When Colin Kaepernick officially became the next face of Nike's "Just Do It" campaign, the mixed bag of reactions ranged from complete solidarity with the black-listed ex-NFL star to the total destruction of all Nike products. You'd better get comfortable because Kaepernick and Nike aren't going anywhere.
Opinions have rained down from all parts of the country, but the most talked about always comes from Washington. President Donald Trump has called out the NFL and its owners for their handling of the anthem protests in the past, and he would oppose his character to not take to social media to comment on Nike's latest advertising campaign.
In an interview with The Daily Caller, Trump laid it all out on the line. He gave his personal stance on the issue, then turned politician to cover all his bases.
"I think it's a terrible message. Nike is a tenant of mine. They pay a lot of rent," Trump said.
The real estate mogul turned 45th President of the United States was referring to Niketown New York, which happens to reside inside a Trump-owned property.
President Trump is never short on criticism for how the league handled these protests over the last two years. In August, he tweeted, "Stand proudly for your National Anthem or be Suspended Without Pay!"
Regardless of the negative press, Nike's decision to make Kaepernick the face of the 30th anniversary of the campaign is a double down on Kaepernick's public image, hopeful that their ad campaign will set them on the right side of history.
"But I think it's a terrible message that they're sending and the purpose of them doing it, maybe there's a reason for them doing it," Trump said, "but I think as far as sending a message, I think it's a terrible message and a message that shouldn't be sent. There's no reason for it."

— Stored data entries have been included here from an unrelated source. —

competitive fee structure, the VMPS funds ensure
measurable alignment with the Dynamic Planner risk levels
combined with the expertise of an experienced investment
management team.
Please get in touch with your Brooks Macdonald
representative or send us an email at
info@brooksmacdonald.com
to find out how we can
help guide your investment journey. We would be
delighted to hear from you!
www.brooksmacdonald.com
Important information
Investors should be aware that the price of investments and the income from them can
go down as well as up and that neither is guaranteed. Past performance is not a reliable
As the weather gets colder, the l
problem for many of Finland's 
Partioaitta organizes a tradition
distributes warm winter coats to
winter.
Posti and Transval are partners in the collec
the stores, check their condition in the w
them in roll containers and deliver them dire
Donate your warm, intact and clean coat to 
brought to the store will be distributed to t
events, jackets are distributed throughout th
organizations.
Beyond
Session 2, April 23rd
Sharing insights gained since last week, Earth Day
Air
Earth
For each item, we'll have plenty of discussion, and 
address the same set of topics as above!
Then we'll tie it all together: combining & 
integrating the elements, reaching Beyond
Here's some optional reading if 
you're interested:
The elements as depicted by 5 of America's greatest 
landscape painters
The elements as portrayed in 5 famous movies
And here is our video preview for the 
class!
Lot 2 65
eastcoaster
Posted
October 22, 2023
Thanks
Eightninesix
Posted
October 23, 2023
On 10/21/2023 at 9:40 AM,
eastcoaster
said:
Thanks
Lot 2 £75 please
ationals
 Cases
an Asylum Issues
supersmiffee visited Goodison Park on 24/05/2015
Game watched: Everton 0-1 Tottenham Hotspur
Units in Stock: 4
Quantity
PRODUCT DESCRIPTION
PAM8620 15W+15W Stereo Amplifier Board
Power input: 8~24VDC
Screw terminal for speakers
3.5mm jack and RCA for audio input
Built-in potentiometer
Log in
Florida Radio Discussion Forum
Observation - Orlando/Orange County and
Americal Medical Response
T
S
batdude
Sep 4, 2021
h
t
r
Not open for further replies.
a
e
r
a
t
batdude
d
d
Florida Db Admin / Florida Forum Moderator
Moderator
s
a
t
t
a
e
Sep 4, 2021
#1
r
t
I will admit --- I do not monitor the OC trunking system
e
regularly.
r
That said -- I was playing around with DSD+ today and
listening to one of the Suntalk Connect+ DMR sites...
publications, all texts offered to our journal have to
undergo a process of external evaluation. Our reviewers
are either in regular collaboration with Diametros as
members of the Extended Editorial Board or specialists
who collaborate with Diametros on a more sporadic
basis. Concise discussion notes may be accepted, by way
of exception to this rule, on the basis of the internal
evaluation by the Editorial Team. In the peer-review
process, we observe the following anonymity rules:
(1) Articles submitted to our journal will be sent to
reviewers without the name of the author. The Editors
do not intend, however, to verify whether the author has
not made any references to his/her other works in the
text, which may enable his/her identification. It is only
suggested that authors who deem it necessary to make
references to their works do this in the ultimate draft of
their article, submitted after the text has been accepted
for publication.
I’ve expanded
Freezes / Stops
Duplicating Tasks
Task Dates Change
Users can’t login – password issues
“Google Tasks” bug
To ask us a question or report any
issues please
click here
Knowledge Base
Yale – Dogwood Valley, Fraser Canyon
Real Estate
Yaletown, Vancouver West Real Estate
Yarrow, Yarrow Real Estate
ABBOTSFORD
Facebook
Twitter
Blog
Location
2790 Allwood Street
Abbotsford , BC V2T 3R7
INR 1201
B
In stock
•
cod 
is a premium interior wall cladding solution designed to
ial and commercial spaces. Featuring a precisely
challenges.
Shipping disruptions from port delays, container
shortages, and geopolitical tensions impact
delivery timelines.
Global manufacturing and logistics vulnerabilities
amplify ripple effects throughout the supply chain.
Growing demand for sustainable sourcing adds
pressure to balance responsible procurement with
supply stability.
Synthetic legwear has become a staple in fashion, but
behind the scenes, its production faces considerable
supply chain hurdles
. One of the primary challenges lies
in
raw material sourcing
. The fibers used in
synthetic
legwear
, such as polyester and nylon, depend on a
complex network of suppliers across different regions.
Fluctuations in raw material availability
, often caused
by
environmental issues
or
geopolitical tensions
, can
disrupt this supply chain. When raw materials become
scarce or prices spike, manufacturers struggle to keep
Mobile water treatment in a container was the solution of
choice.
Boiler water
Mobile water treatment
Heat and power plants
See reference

The protests stemmed former San Francisco 49ers quarterback Colin Kaepernick's display starting back during the 2016 NFL preseason, when he began sitting during the anthem in protest of racial injustice and police brutality systemic in America.
Nate Boyer, a former NFL player and Army Green Beret, advised Kaepernick to begin kneeling to better respect armed service members, but people seem to forget that.
Despite all the backlash, Trump made sure to address the gray area that Kaepernick-admirers lean on in support of the message behind the anthem protest.
"In another way, it is what this country is all about," Trump said. "That you have certain freedoms to do things that other people think you shouldn't do, but I personally am on a different side of it."
Is the time and place of the protest, kneeling during the National Anthem, misguided? Probably.
Is the message behind the protest unwarranted? No way.
There are thousands of opinions on the issue, but with Nike bringing Colin Kaepernick back into the spotlight with their new ad campaign, you can bet that everyone will be voicing their opinion for a long time.